Over 1500 researchers across multiple fields have banded together to openly reject the use of technology to predict crime, arguing it would reproduce injustices and cause real harm.

The Coaltition for Critical Technology wrote an open letter to Springer Verlag in Germany to express their grave concerns about a newly developed automated facial recognition software that a group of scientistts from Harrisburg Univeristy, Pennsylvania have developed.
Springer's Nature Research Book Series intends to publish an article by the Harrisburg scientists named A Deep Neural Network Model to Predict Criminality Using Image Processing.
The coalition wants the publication of the study - and others in similar vein - to be rescinded, arguing the paper makes claims that are based unsound scientific premises, research and methods.
Developed by a New York Police Department veteran and PhD student Jonathan Korn along with professors Nathaniel Ashby and Roozbeh Sadeghian, the Harrisburg University researchers' software claims 80 per cent accuracy and no racial bias.
According to the Harrisburg University researchers, the automated facial recognition technology reduces implicit biases and emotional responses for crime prevention, law enforcement and military applications.
"The software can predict if someone is a criminal based solely on a picture of their face," the Harrisburg University researchers claimed.
Automated systems that sift through human populations looking for individuals that are likely to commit crime in the future, and apprehending and punishing them before the illlicit activities take place, were predicted by authors George Orwell and Philip K Dick in the 1940s and 1950s.
Crime prediction technology was popularised in Minority Report, a 2002 movie based on the similarly named short story by Dick.
With accelerating uptake of increasingly capable and powerful neural networks for machine learning and artificial intelligence, so-called "pre-crime" systems are now possible.
However, despite the promise of less biased crime prevention through machine learning based on practices claimed to be fair, unbiased, accountable and transparent, the coalition of scientists sounded the alarm, arguing the techology is anything but.

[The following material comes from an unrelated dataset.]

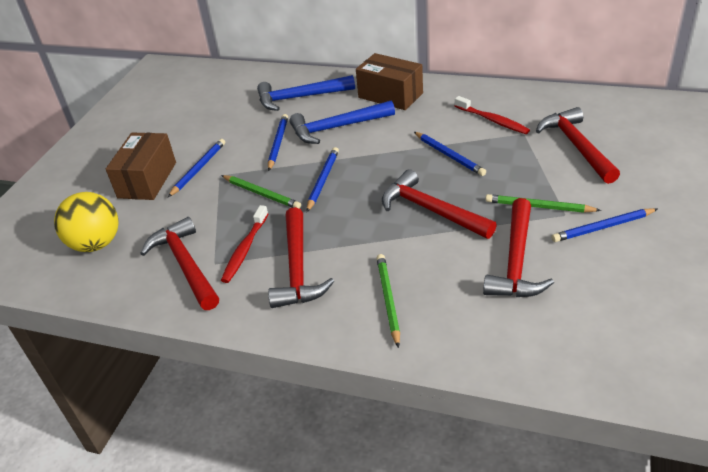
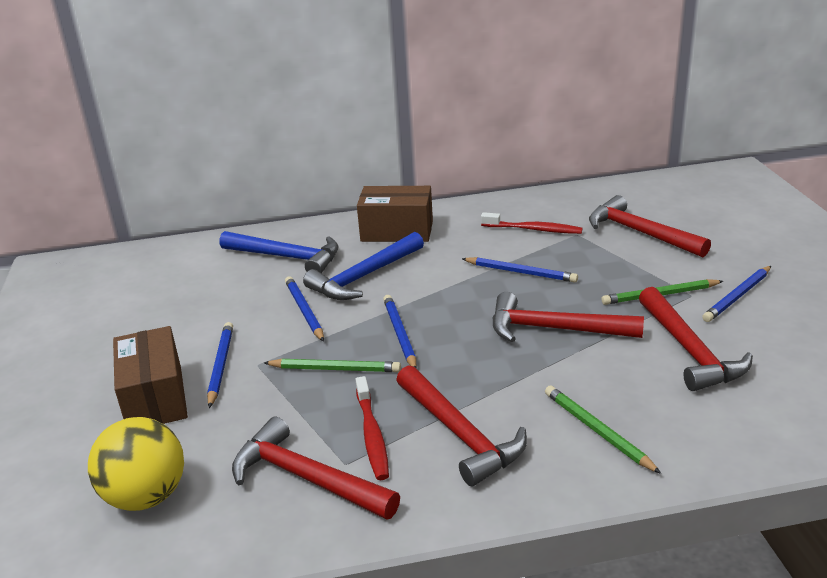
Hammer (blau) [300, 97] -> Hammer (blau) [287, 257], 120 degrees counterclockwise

"Let’s be clear: there is no way to develop a system that can predict or identify “criminality” that is not racially biased - because the category of “criminality” itself is racially biased," the coalition of scientists said.
Data generated by the criminal justice system cannot be used to "identify criminals" or to predict their behaviour, as it lacks context and causaility, and can be fundamentally misinterpreted, they argued.
In addition, people of colour are treated more harshly by the legal system at every stage than white people in the same situation, countless studies have shown.
This inherent bias in the justice system causes serious distortions in the data, the coalition of scientists said.
There is insufficient training and incentives for machine learning scholars to acquire the skills necessary to understand the cultural logics and implicit assumptions that underpin their models, which has created a crisis of validity in AI.
Less than two years ago, Amazon was forced to stop using a secret AI recruitment engine after machine learning specialists discovered the algorithm did not like women and selected male applicants instead.
Machine learning must move beyond computer science, the coalition said.
Ignoring inherent and at times inadvertent biases built into machine learning risks developing crime prevention technology that reproduces injustices and causes real harm, the scientists added.